> _TASK DATA_
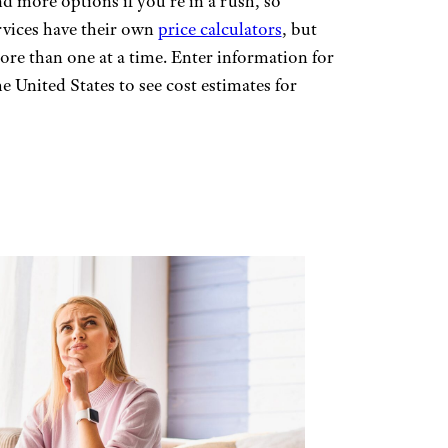
d more options if you’re in a rush, so
rvices have their own
price calculators
, but
ore than one at a time. Enter information for
e United States to see cost estimates for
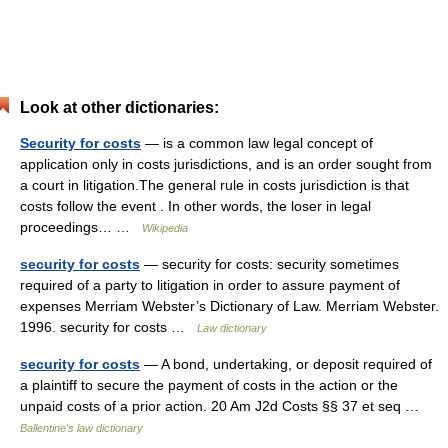
Look at other dictionaries:
Security for costs
— is a common law legal concept of
application only in costs jurisdictions, and is an order sought from
a court in litigation.The general rule in costs jurisdiction is that
costs follow the event . In other words, the loser in legal
proceedings… …
Wikipedia
security for costs
— security for costs: security sometimes
required of a party to litigation in order to assure payment of
expenses Merriam Webster’s Dictionary of Law. Merriam Webster.
1996. security for costs …
Law dictionary
security for costs
— A bond, undertaking, or deposit required of
a plaintiff to secure the payment of costs in the action or the
unpaid costs of a prior action. 20 Am J2d Costs §§ 37 et seq …
Ballentine's law dictionary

> _DIRECTIONS_
Using the entries above, reproduce word for word only the lines from the one that contains "rvices have their own" to the one that contains "a plaintiff to", both ends included, and drop every picture.

> _TASK OUTPUT_
rvices have their own
price calculators
, but
ore than one at a time. Enter information for
e United States to see cost estimates for
Look at other dictionaries:
Security for costs
— is a common law legal concept of
application only in costs jurisdictions, and is an order sought from
a court in litigation.The general rule in costs jurisdiction is that
costs follow the event . In other words, the loser in legal
proceedings… …
Wikipedia
security for costs
— security for costs: security sometimes
required of a party to litigation in order to assure payment of
expenses Merriam Webster’s Dictionary of Law. Merriam Webster.
1996. security for costs …
Law dictionary
security for costs
— A bond, undertaking, or deposit required of
a plaintiff to secure the payment of costs in the action or the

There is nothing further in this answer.